Norm Henderson

Personal information
- Full name: Norman Alan Henderson
- Born: 1944
- Died: 22 Aug 1975 (aged 30–31) Cessnock, New South Wales

Playing information
- Position: Hooker
Club
| Years | Team | Pld | T | G | FG | P |
| 1964–67 | Balmain | 20 | 1 | 0 | 0 | 3 |
| 1968–71 | St. George | 42 | 6 | 0 | 0 | 18 |
|  | Total | 62 | 7 | 0 | 0 | 21 |
Representative
| Years | Team | Pld | T | G | FG | P |
| 1973 | NSW Country | 1 | 0 | 0 | 0 | 0 |
- Source: Whiticker/Hudson

= Norm Henderson (rugby league) =

Australian rugby league footballer (1944–1975)

Norm Henderson is an Australian former rugby league footballer who played in the 1960s and 1970s.

==Career==
Norm Henderson career began at Balmain in 1964. He played four seasons with the Tigers moving to the St. George in 1968, to take over the vacant Hooking position after the retirement of Ian Walsh the previous year.
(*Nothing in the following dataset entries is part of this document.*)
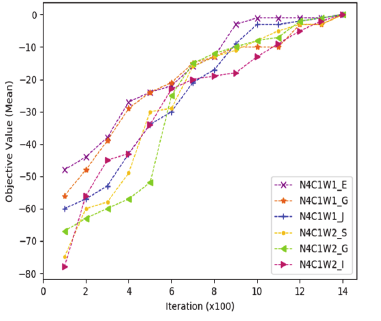
Fig. 11. Convergence of Version 1 Fig. 12. Convergence of Version 2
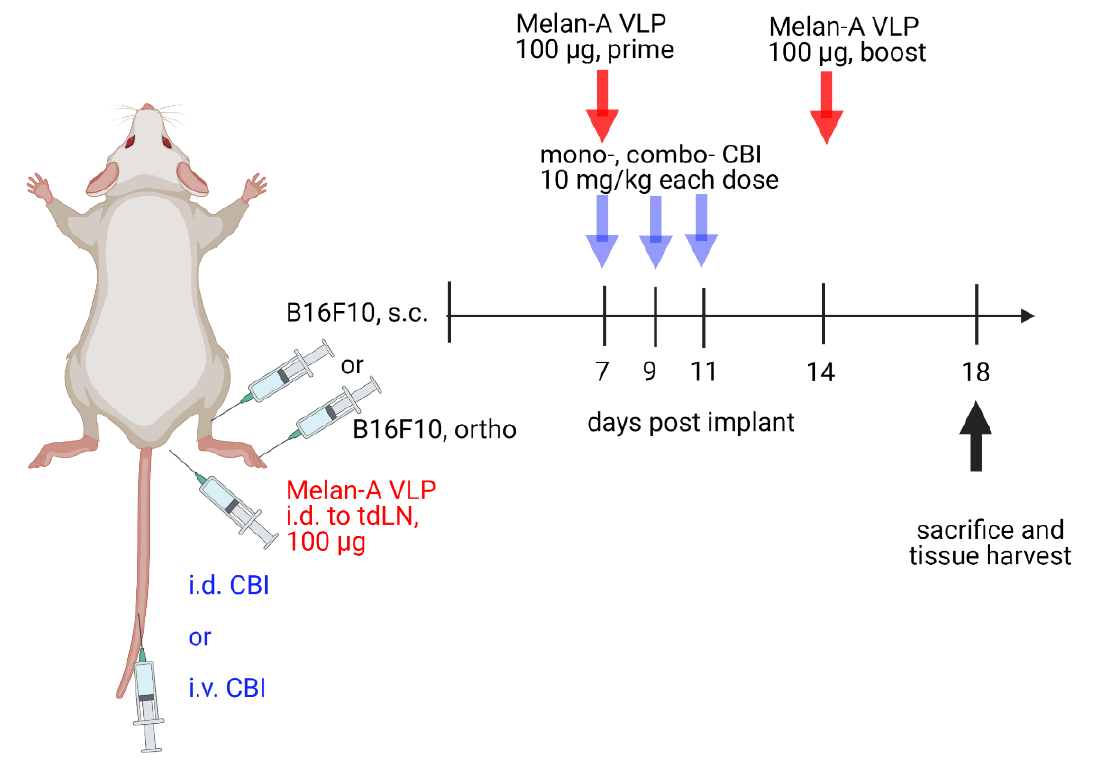
Figure 2. Orthotopic mouse models for melanoma B16F10 cell inoculation in hindlimb and dorsal aspect of hind paw and timeline for checkpoint blockade immunotherapy (CBI) dosing and sacrifice. i.d., intradermal; i.v. intravenous; s.c., subcutaneous; ortho, orthotopic. Created with Biorender.com (accessed on 21 February 2022).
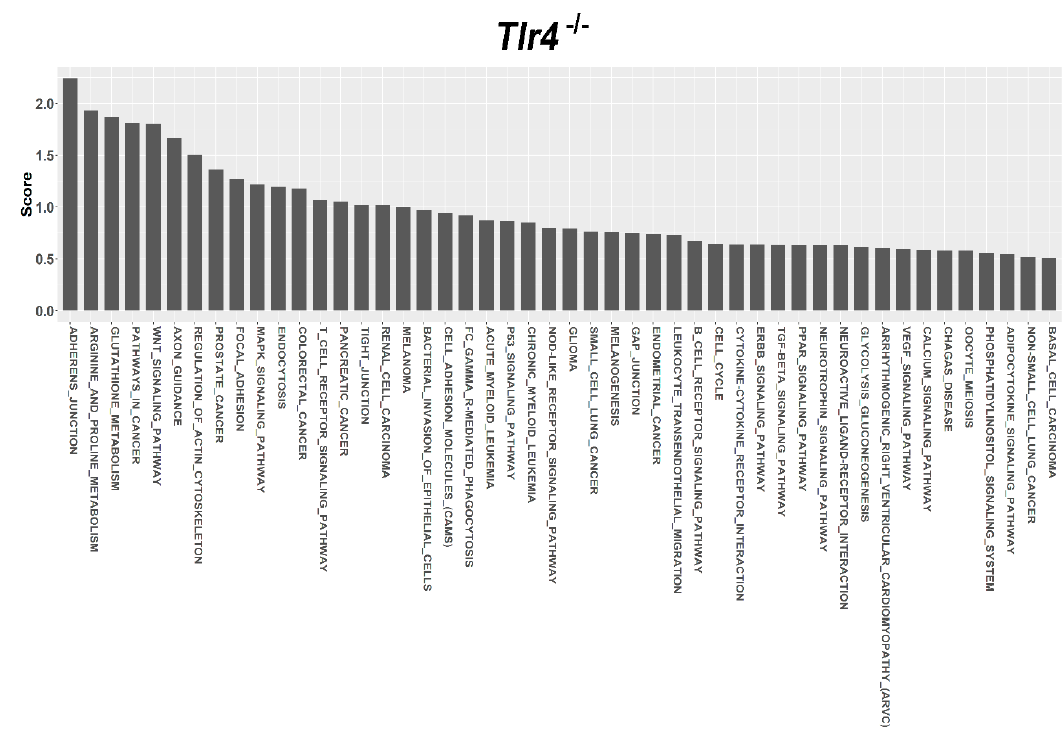
Figure 8. Pathway ranking summery of the genes by the dysregulated miRNAs from miRSystem database during weight reduction in Tlr4 − / − mice. These pathways were annotated according to KEGG.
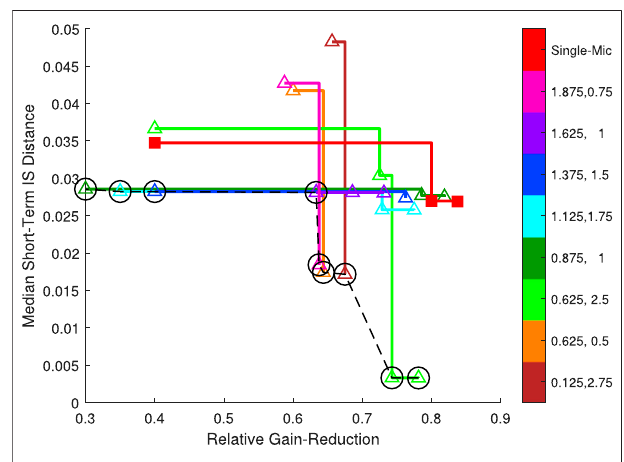
FIGURE 7 | Pareto anti-fronts of the worst-case Pareto-front mic2- locations (connected colored triangles, see color-bar) and of the single- microphone solution (connected red squares). The worst-case Pareto front is depictedbydashed-lineconnectedblackcircles.Bothaxesareaimedto be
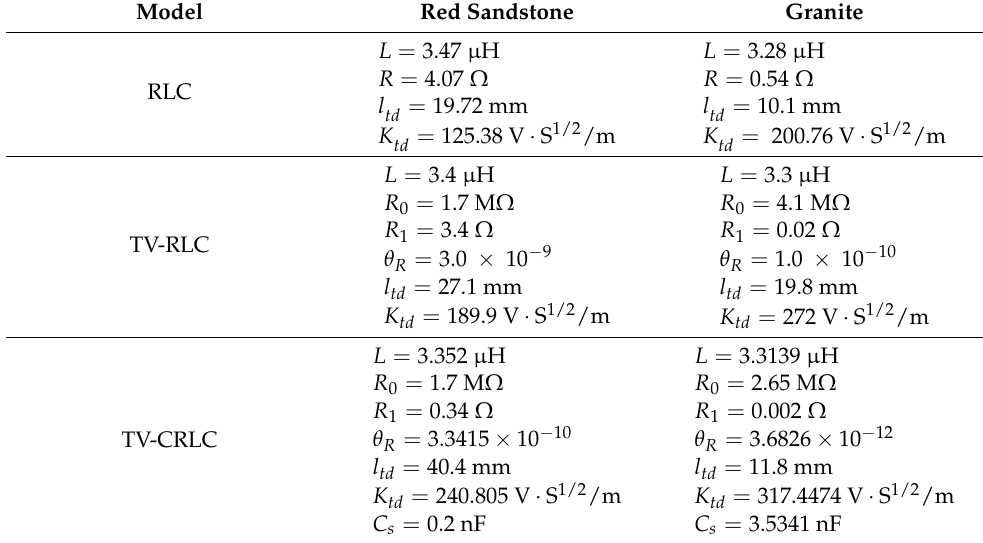
Table 1. Parameter identification results of RLC, TV-RLC, and TV-CRLC model.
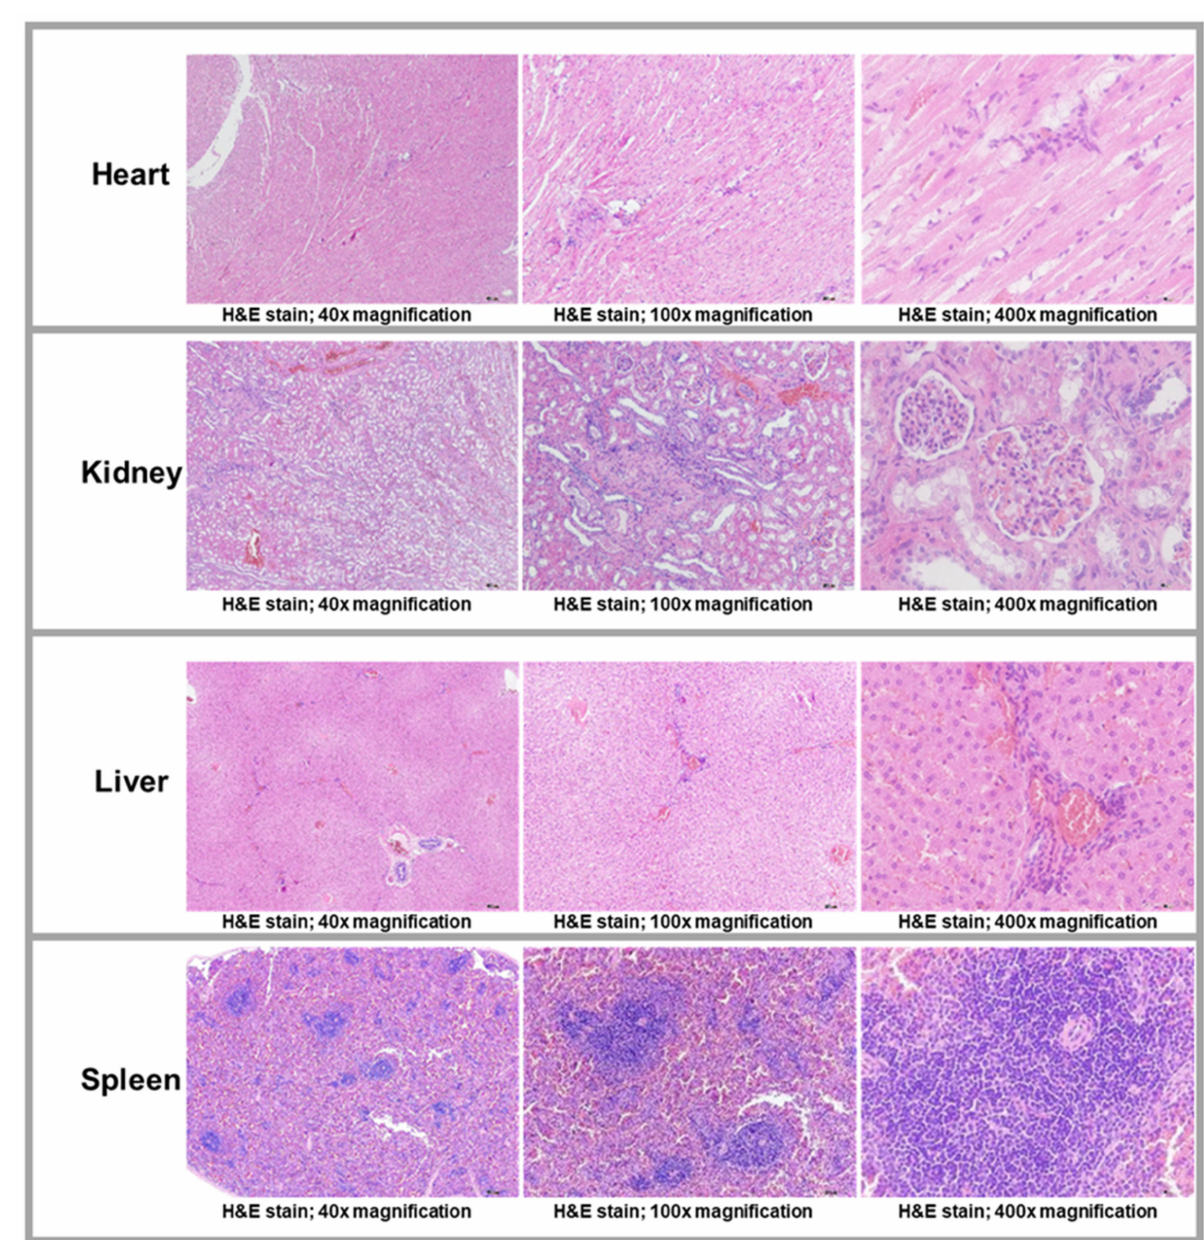
Figure 8. Histopathological examinations of visceral organs (heart, kidney, liver, and spleen). The specimens were obtained from one of the animals implanted with an iron bioabsorbable triple-helix suture anchor. Scale from 40 × , 100 × , and 400 × , respectively. H&E stain: hematoxylin and eosin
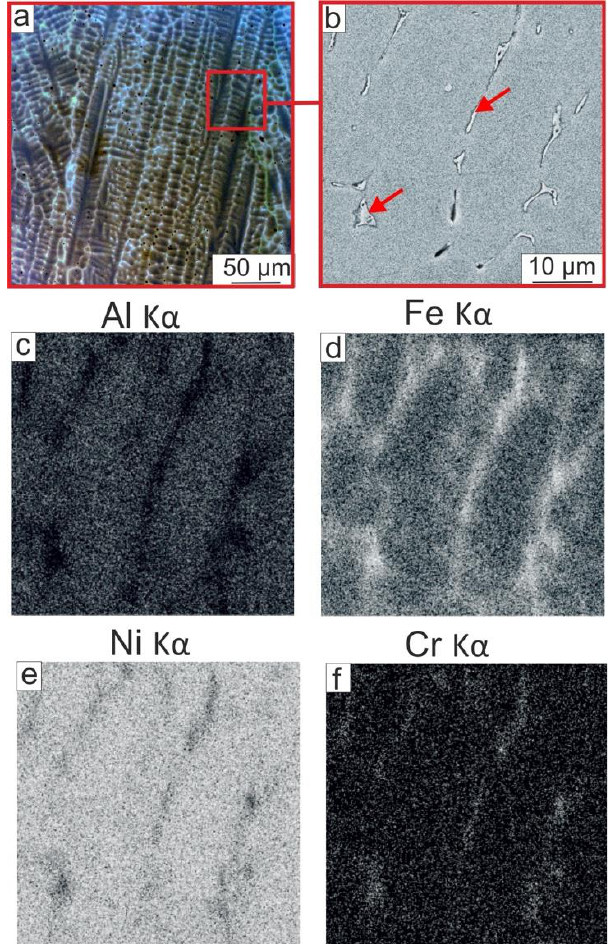
Figure 5. The structure of the NiAl-based coating: ( a ) The dendritic structure of the NiAl-based coating revealed by optical metallography; ( b ) SEM of the coating area marked with a red frame in ( a ); ( c – f ) EDX maps for the area shown in ( b ).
Henderson played on at St George for four seasons between 1968 - 1971. He then went on to captain the Cessnock Goannas rugby league club, where he gained legendary status when he captained/coached the club to the Newcastle Premiership in 1972.

==Death==
Henderson died at Cessnock Hospital on 22 Aug 1975, 3 months after a major brain operation.

==Accolades==
The Cessnock Goannas named Norm Henderson in their "Team of the Century" in 2011, and the club's 'Player of the Year' award is also named in Norm Henderson's honour.